What's the problem?
As part of a concerted effort to protect end user privacy and increase browser security, major web browsers have been making changes to their treatment of 3rd party cookies. These changes are designed to cripple ad targeting services that track user behavior online and rely on 3rd party cookies.
Apple Safari, Mozilla Firefox, MIcrosoft Edge, and Google Chrome have all implemented prevention of 3rd party cookies by default. Other improvements include limiting cross-site cookies to HTTPS connections only.
Beyond protecting users from tracking, the elimination of 3rd party cookies has other security benefits. Google described it this way: "This change also has a significant security benefit for users, protecting cookies from cross-site injection and data disclosure attacks like Spectre and CSRF by default, which work by reading the content of browser memory."
What's the difference between 1st and 3rd party cookies?
The key difference has to do with where the cookie came from. Cookies that are created using the same domain you are on (i.e., the site in your browser's address bar) are 1st party cookies. For example, if I am using any onlinestore.com websites, the 1st party cookies will all show onlinestore.com as the domain.
By comparison, 3rd party cookies have a different domain than the site you are using. If I am still using onlinestore.com, 3rd party cookies you would see there could be something like online-ad-tracker.com. These are commonly used by companies to track a user's activity across multiple sites. In the era of increased privacy and consent, the ability to track activity at that level is unwanted.
Should I be using any kinds of cookies at all?
First party cookies aren't bad; they're a key component in helping provide the personalized experience you are used to as you go from place to place on the same website. Without them, you would have to log in more often or potentially lose what's in your shopping cart. If you really want to disable 1st party cookies it can be done in the browser's settings. However, you may find that your browsing experience is much more difficult without 1st party cookies enabled.
What are the implications to my site?
If you use an Identity-as-a-Service (IDaas), such as Akamai Identity Cloud, to help provide SSO capabilities, 3rd party cookies would be used to help facilitate this since the service is a provider not owned by your site.
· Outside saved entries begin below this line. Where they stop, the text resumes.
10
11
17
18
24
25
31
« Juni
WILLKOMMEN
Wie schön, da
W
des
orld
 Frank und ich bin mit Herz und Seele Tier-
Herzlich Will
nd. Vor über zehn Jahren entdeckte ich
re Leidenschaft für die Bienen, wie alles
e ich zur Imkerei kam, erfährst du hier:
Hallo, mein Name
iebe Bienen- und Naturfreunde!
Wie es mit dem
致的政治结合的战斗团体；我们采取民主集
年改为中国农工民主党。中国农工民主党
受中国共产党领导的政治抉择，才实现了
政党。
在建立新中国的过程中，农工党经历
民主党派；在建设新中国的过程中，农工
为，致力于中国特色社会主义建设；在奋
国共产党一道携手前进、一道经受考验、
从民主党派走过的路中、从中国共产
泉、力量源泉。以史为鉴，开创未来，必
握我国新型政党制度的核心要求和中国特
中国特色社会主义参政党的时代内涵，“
Impacted websites will not be able to automatically log in a user who has already authenticated on another one of your sites and in turn, users will need to initiate log in on each site.
As a result of limiting 3rd party cookie usage, single sign-on solutions that rely on 3rd party cookies are also impacted and are already not working in many browser/OS combinations. Apple for one has recognized this and indicated (blog post here) the disruption of SSO or federation may have an "unintended impact" and "may alter tracking prevention methods to permit certain use cases" in the future.
Even though this 3rd party cookie isn't being used to track users, the new browser protections don't discriminate between "good" capabilities like SSO vs. "less desirable" functions such as ad tracking. If it's a 3rd party cookie, it gets disabled.
What can I do?
Customers who wish to continue offering an SSO capability for their websites will need to move to a solution that relies on sending a user to a centralized login page for authentication which can then track a session with a 1st party cookie.
The end user experience can be implemented to work exactly like a social login where the main website stays in the primary window and the user authenticates in a popup window which closes automatically on successful login.
Akamai Identity Cloud offers an OpenID Connect compliant solution that can help you keep up with the improved privacy your users need and want.